Q2. Feature Button Click Count System
Collect click events for product analytics with low latency aggregation. Components: Client Instrumentation, Ingestion (Kafka), Real-time Aggregator for per-button counters (streaming state store), Online Store (Redis for counters), and Batch OLAP (for long-term analytics). Use idempotent event IDs to avoid duplicates and windowed aggregation for minute/hour/day metrics. For scale, partition events by feature ID or user shard and maintain local aggregators to reduce cross-network traffic. Provide APIs for dashboards and rate-limited real-time feeds. Consider consistency trade-offs: serve slightly stale counts (seconds) for performance; provide eventual consistency guarantees and backfill absent windows.
Q3. Calendar System
Design events, invites, recurrences, and notifications for millions of users. Core components: Event Service, Calendar Store (partitioned DB), Invitation Service, Availability & Free/Busy Service, Recurring Rules Engine (RFC 5545), and Notification Service. Use per-user calendars sharded by user ID. For invites, implement atomic invite state transitions and conflict checks using optimistic locking or reservations. For recurring events, store rules and compute occurrences lazily (materialize on demand) to avoid explosion. Handle time zones and DST carefully. For scale, cache busy windows for quick conflict checks, and offload heavy queries to precomputed indices. Provide replication and cross-device sync with change tokens.
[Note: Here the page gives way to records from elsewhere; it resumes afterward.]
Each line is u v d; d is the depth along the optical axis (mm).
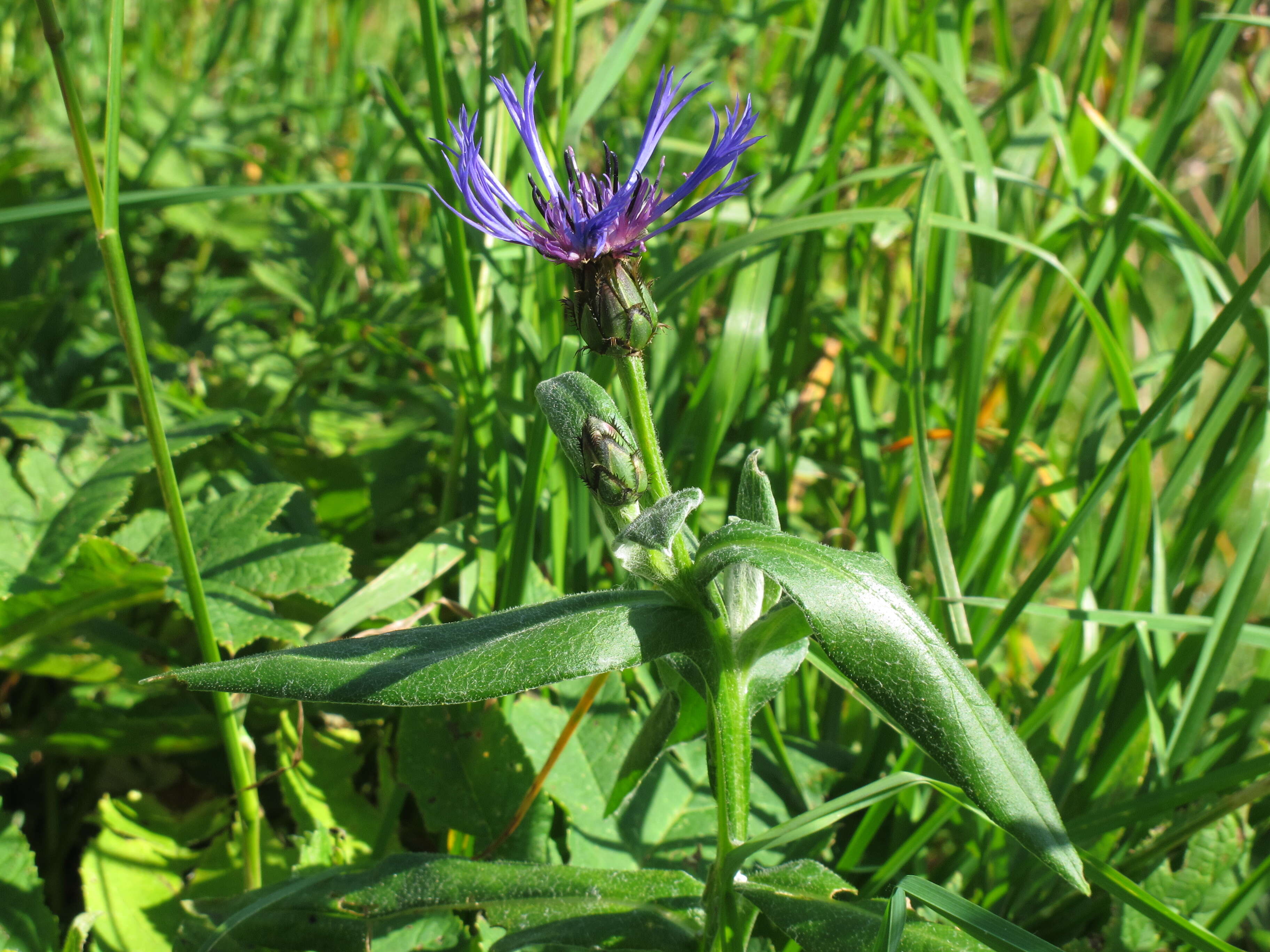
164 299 502
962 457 309
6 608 262
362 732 319
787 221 316
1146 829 282
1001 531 314
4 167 429
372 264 510
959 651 276
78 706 287
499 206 215
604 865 272
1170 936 261
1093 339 532
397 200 571
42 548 282
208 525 288
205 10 774
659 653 205
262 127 584
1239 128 430
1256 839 290
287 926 223
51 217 296
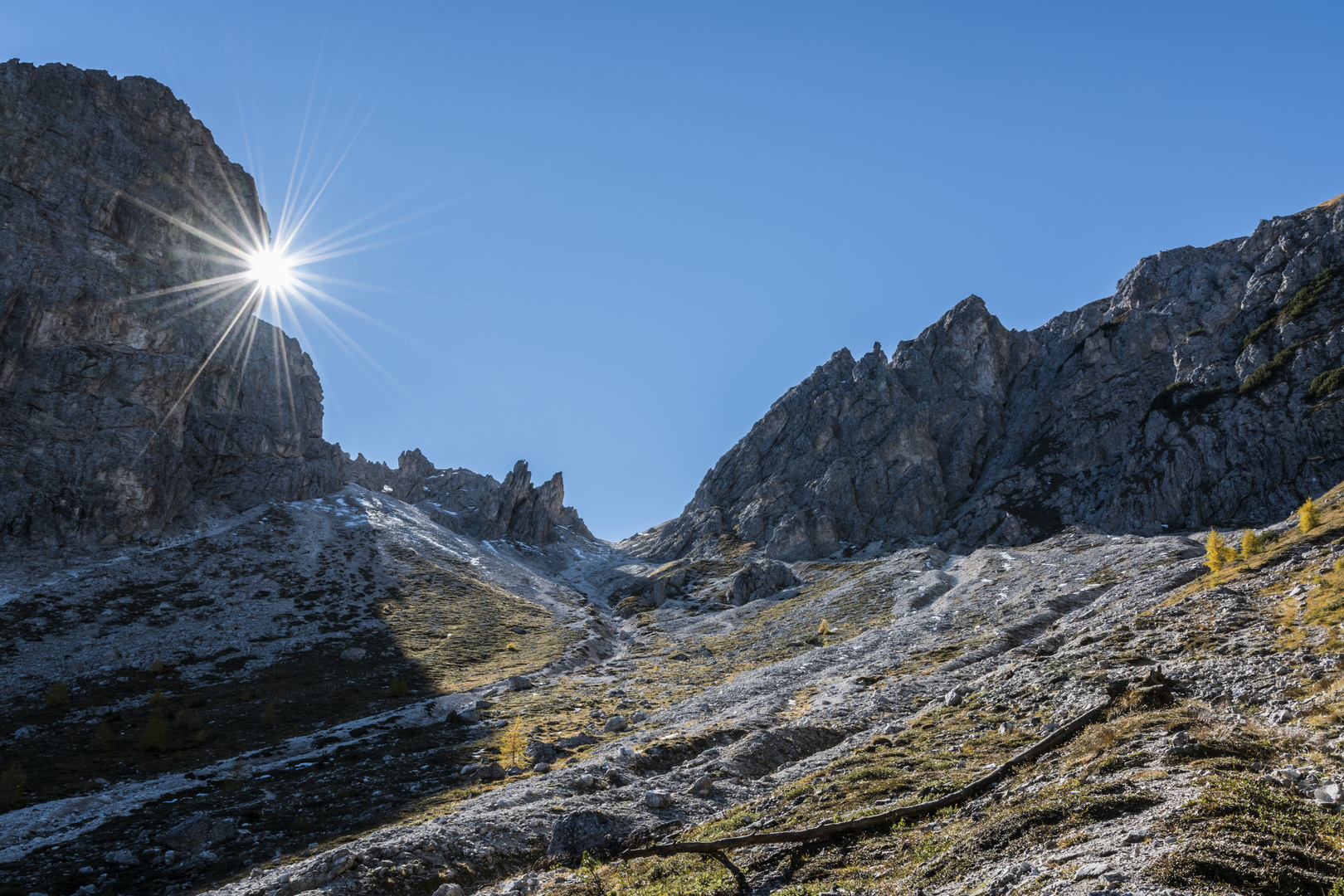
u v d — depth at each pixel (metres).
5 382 159.38
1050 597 117.25
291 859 42.28
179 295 197.62
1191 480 171.88
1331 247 193.25
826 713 65.00
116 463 163.62
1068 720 35.19
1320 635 35.53
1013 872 16.20
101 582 144.50
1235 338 198.12
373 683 110.44
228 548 173.25
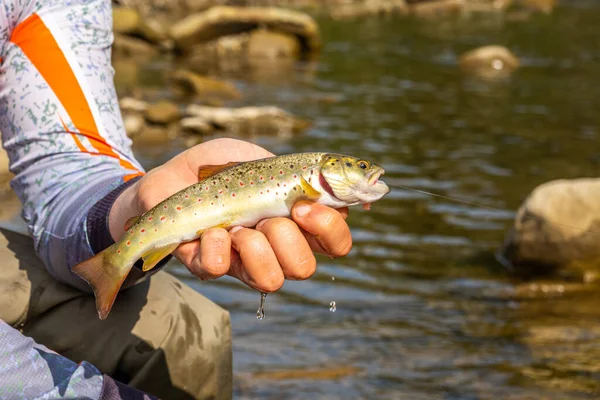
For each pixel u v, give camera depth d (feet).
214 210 2.14
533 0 26.50
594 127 10.99
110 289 2.18
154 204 2.26
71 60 2.69
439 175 8.43
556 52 17.60
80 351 2.64
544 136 10.39
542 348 4.50
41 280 2.66
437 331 4.70
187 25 16.53
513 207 7.41
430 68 15.37
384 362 4.25
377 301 5.14
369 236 6.42
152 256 2.16
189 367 2.73
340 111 11.48
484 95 13.01
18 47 2.66
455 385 4.01
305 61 16.06
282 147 9.38
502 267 5.88
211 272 2.05
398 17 24.13
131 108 10.02
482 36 20.04
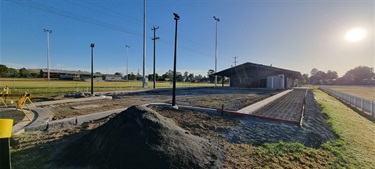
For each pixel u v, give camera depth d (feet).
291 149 14.47
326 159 13.11
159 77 294.05
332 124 23.62
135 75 308.40
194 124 20.83
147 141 11.84
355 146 16.47
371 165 12.78
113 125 13.11
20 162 11.46
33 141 14.98
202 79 292.81
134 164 10.54
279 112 29.50
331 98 66.08
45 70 243.81
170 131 13.51
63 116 23.47
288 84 124.88
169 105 31.45
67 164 11.25
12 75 232.94
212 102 38.58
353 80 241.55
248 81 99.09
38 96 43.60
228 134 18.11
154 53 89.30
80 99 37.99
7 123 7.95
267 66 91.66
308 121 23.65
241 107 31.94
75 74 258.78
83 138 13.65
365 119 32.65
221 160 12.35
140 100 41.42
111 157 10.94
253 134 18.29
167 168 10.43
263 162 12.25
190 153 11.89
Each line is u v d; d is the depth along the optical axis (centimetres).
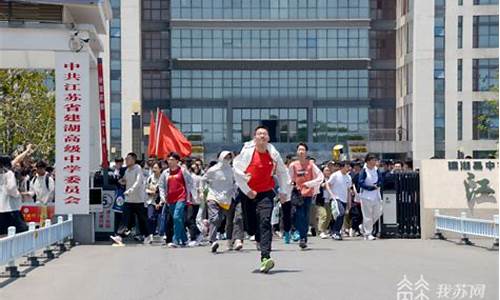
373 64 7656
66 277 1452
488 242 2175
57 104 2064
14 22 2038
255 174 1436
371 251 1912
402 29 7506
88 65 2069
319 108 7600
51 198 2430
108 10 2419
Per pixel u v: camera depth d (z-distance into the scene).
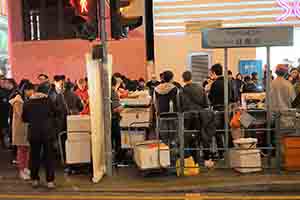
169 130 10.12
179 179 9.37
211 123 10.25
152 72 20.98
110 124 9.91
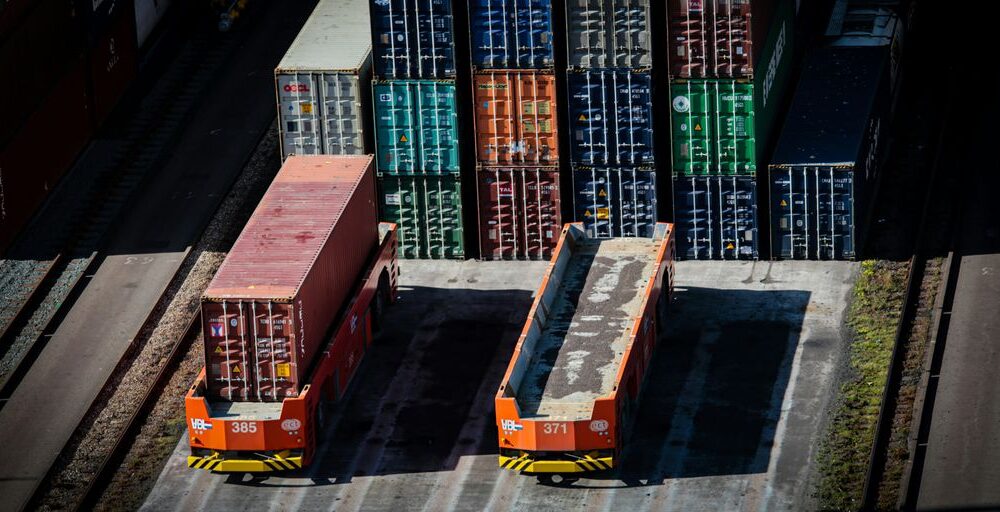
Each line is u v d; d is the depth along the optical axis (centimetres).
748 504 15238
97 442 16875
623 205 19312
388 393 17312
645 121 18900
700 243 19400
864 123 19525
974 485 15250
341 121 19462
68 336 18688
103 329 18762
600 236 19412
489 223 19588
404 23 19000
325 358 16450
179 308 19062
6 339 18662
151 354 18238
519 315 18600
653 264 17900
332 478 16012
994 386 16662
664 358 17575
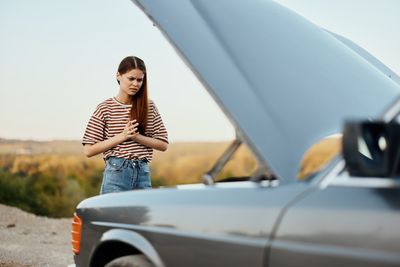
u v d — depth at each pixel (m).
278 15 3.17
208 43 2.68
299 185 2.22
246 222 2.23
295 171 2.30
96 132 4.37
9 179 16.05
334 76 2.88
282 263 2.07
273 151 2.33
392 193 1.93
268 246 2.12
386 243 1.83
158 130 4.50
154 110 4.50
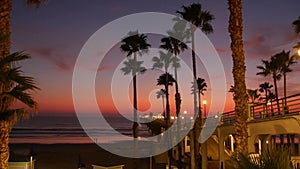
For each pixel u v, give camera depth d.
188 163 31.69
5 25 8.54
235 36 12.62
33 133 101.12
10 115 7.80
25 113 7.93
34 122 163.38
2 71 7.60
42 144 65.25
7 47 8.54
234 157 7.62
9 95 7.86
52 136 93.12
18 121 8.06
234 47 12.62
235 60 12.56
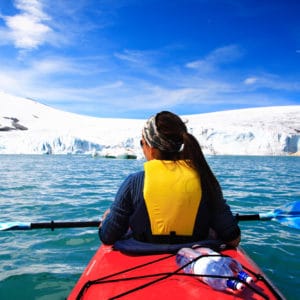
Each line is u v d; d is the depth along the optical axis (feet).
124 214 5.65
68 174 38.63
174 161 5.65
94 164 57.98
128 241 6.04
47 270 9.37
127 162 65.16
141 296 4.69
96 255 6.38
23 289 8.26
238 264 5.03
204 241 5.81
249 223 14.67
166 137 5.63
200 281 4.97
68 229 13.51
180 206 5.49
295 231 13.38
Q4. Distributed Job Scheduler
Schedule and reliably execute jobs across a fleet. Components: API/Orchestrator, Metadata Store, Leader Election, Task Queue (Kafka), Worker Fleet, and Coordination Service (Zookeeper/Etcd). Partition jobs by namespace; leaders manage scheduling for assigned partitions. Use leases to assign tasks to workers and persist task state for recovery. For dependency DAGs, persist edges and track readiness counts. Support retries with backoff, durable logs for audit/replay, and sidecar health checks. Scalability: horizontally scale schedulers, use consistent hashing to assign job ownership, and autoscale workers based on queue depth. Ensure idempotent tasks and implement rate limiting to protect downstream systems.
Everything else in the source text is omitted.